* **Problems to solve**:
A – In the copy-problem text, about how many lines of code make up the source for cp?
B – Please echo the copy-problem text word for word, starting with "But copying files" and going on through "from the coreutils.".

The "copy problem" is something that has been discussed at LSFMM before, French said, but things have gotten better over the last year due to efforts by Oracle, Amazon, Microsoft, and others. Things are also changing for copy operations; many of them are done to and from the cloud, which has to deal with a wide variation in network latency. At the other end, NVMe is making larger storage faster at a relatively affordable price. Meanwhile virtualization is taking more CPU, at times, because operations that might have been offloaded to network hardware are being handled by the CPU.

But copying files is one of the simplest, most intuitive operations for users; people do it all the time. He made multiple copies of his presentation slides in various locations, for example. Some of the most common utilities used are rsync, which is part of the Samba tools, scp from OpenSSH, and cp from the coreutils.

The source code for cp is "almost embarrassingly small" at around 4K lines of code; scp is about the same and rsync is somewhat larger. They each have to deal with some corner cases as well. He showed some examples of the amount of time it takes to copy files on Btrfs and ext4 on two different drives attached to his laptop, one faster and one slower. On the slow drive with Btrfs, scp took almost five times as long as cp for a 1GB copy. On the fast drive, for a 2GB copy on ext4, cp took 1.2s (1.7s on the slow), scp 1.7s (8.4s), and rsync took 4.3s (not run on the slow drive, apparently). These represent "a dramatic difference in performance" for a "really stupid" copy operation

The I/O size for cp is 128K and the others use 16K, which explains some of the difference, he said. These copies are all going through the page cache, which is kind of odd because you don't normally need the data you just copied again. None of the utilities uses O_DIRECT, if they did there would an improvement in the performance of a few percent, he said. Larger I/O sizes would also improve things.

* **Source material**:

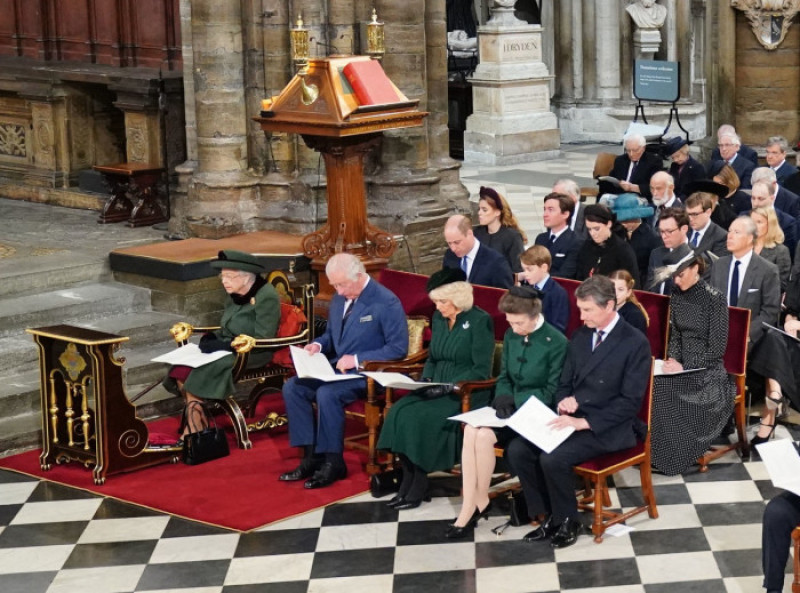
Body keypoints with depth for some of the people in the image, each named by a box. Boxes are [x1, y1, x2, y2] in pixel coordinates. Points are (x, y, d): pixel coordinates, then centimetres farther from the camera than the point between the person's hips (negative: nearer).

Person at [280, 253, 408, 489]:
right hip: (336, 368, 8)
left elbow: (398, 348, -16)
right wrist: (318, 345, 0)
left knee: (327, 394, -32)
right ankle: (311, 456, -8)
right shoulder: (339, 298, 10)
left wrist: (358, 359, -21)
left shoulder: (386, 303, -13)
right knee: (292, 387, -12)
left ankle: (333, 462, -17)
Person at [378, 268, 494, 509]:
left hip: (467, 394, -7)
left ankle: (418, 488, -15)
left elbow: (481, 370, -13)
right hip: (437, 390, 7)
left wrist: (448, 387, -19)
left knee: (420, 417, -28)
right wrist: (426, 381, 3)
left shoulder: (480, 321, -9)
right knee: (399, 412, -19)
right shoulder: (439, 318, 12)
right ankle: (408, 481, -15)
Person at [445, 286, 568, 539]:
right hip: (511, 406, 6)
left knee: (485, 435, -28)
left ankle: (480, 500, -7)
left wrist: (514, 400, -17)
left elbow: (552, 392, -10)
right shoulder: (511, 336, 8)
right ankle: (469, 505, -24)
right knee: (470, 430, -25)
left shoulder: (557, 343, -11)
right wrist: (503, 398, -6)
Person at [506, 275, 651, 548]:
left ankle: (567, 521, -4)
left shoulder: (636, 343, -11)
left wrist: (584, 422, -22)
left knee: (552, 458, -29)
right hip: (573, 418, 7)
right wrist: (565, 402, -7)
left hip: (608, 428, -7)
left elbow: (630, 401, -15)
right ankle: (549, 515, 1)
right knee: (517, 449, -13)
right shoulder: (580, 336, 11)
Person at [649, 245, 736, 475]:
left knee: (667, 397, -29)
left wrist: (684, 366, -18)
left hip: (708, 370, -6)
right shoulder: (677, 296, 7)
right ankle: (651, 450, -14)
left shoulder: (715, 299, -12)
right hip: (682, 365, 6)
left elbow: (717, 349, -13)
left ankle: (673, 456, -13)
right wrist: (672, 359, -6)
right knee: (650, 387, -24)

...

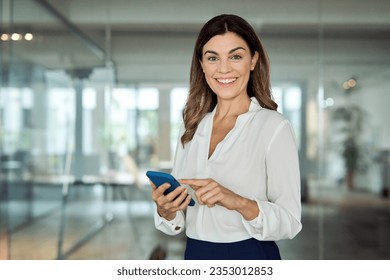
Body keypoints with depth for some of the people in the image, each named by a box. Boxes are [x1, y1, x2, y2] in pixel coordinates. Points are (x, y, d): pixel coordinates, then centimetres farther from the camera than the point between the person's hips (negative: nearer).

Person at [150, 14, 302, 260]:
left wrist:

* **Results of the exercise**:
A – Around 4K lines of code.

B –
But copying files is one of the simplest, most intuitive operations for users; people do it all the time. He made multiple copies of his presentation slides in various locations, for example. Some of the most common utilities used are rsync, which is part of the Samba tools, scp from OpenSSH, and cp from the coreutils.